A simple equation added up to the sharemarket losing its pulse for the second consecutive day.
Uncertainty about when the US Federal Reserve will start trimming its stimulus program offset a rise in metal prices and better than expected company earnings.
"The net result - pretty flat," said John Campbell, co-founder of Avoca Investment Management.
The benchmark S&P/ASX 200 Index finished five points lower at 5152.4, while the broader All Ordinaries dipped 4.2 points to 5136.7.
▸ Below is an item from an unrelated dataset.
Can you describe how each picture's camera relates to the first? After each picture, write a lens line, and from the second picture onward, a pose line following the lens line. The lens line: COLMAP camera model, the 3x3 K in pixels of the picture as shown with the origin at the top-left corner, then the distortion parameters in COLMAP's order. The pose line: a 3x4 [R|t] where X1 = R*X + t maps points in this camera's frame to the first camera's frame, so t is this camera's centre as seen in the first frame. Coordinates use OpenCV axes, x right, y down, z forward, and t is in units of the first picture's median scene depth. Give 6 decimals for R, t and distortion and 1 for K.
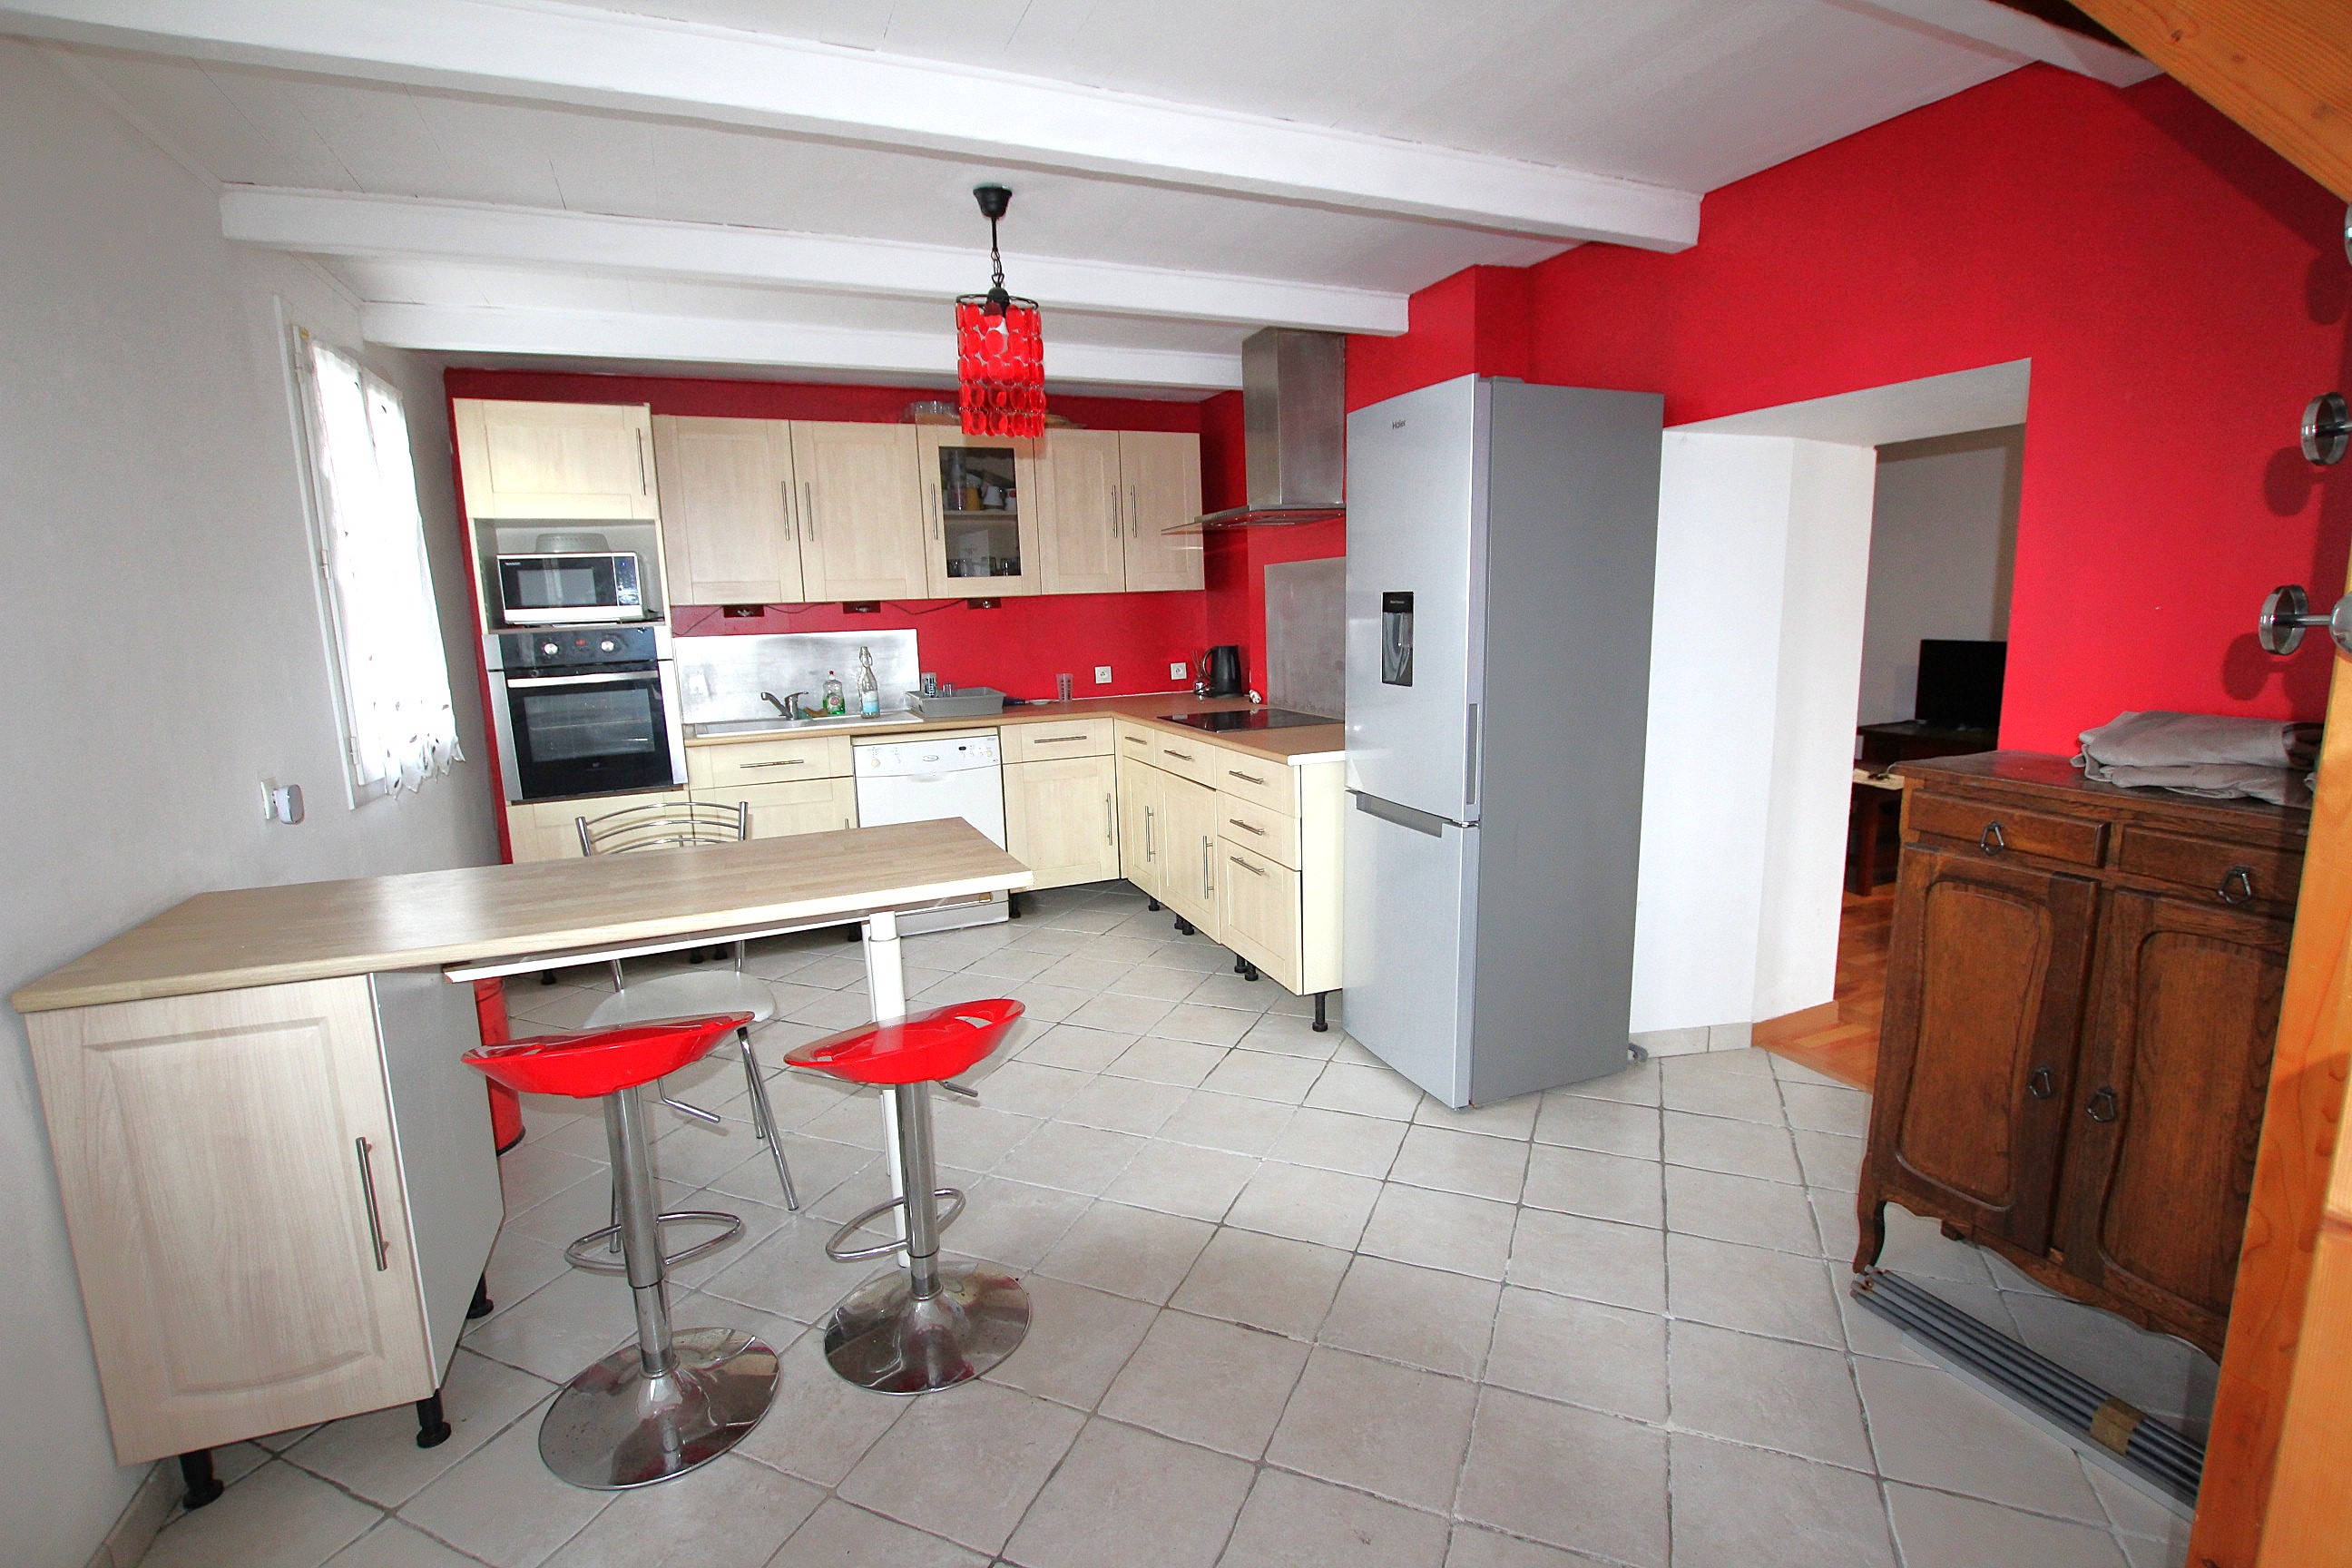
lens RADIAL K [[1101.4, 0, 1176.0], [0, 1101.4, 784.0], [0, 0, 1]] dist [-0.037594, -0.000063]
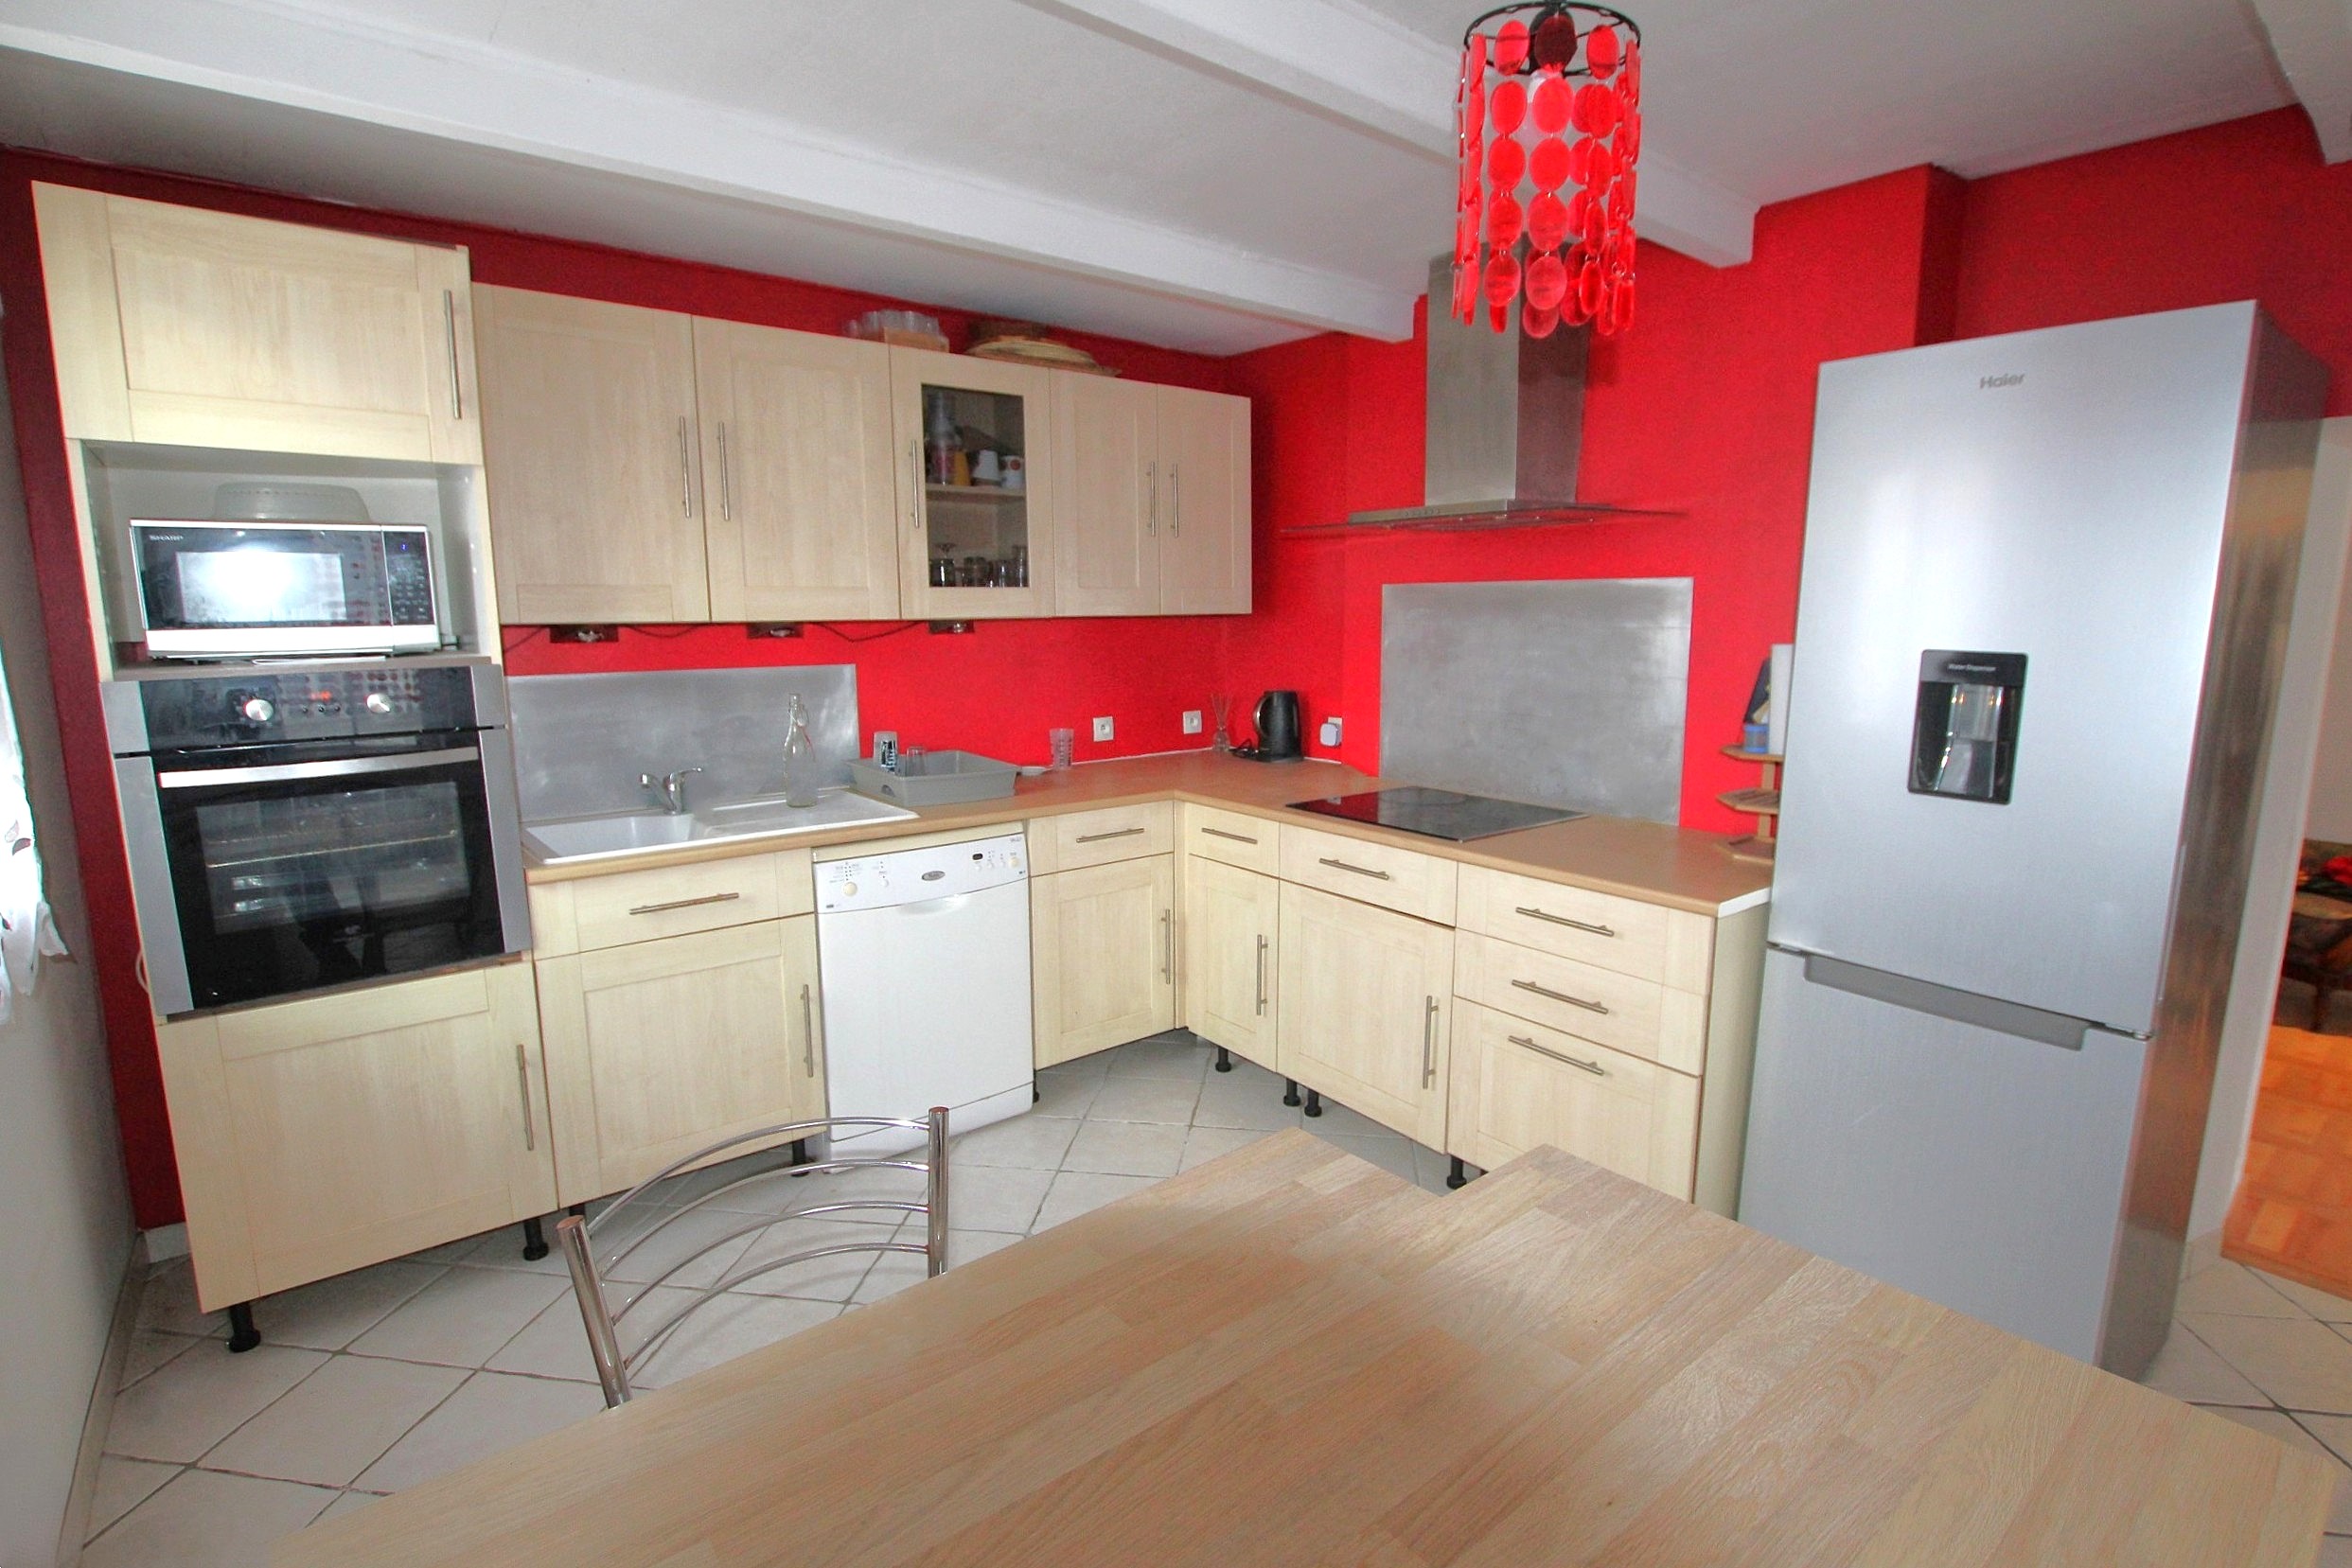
lens RADIAL K [[1151.4, 0, 1176.0], [0, 1151.4, 784.0], [0, 0, 1]] dist [-0.028660, 0.000584]
pose [[0.963925, -0.014971, 0.265751, -0.255922], [0.018642, 0.999762, -0.011296, -0.063869], [-0.265519, 0.015843, 0.963975, 0.321754]]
The biggest company to report on Thursday was Wesfarmers - owner of Coles and Bunnings - which had a $2.26 billion profit in 2012-13, up 6 per cent. That was weaker than expected, and its shares fell 67¢, or 1.6 per cent, to $41.26. Rival supermarket owner Woolworths fell 34¢ to $33.27.
The big miners kept the market from falling too far, thanks to a rise in copper and iron ore prices. But with BHP Billiton scheduled to report its earnings next week, Mr Campbell said investors were not getting ahead of themselves.
BHP advanced 1.2 per cent to $37.33, while rival Rio Tinto shed 0.9 per cent to $61.40 as it traded ex-dividend.
The health sector was the biggest loser, sliding 2.14 per cent. Blood products maker CSL weighed on the market, shedding 3.4 per cent to $63.58, continuing its decline for a second day after it forecast slower profit growth.
Financial services group AMP posted a smaller than expected fall in underlying profit. Its shares gained 16¢, or 3.5 per cent, to $4.70.
RBS Morgans senior client advisor Bill Bishop said the market was holding up well, rebounding from a low of 4632.3 points on June 25.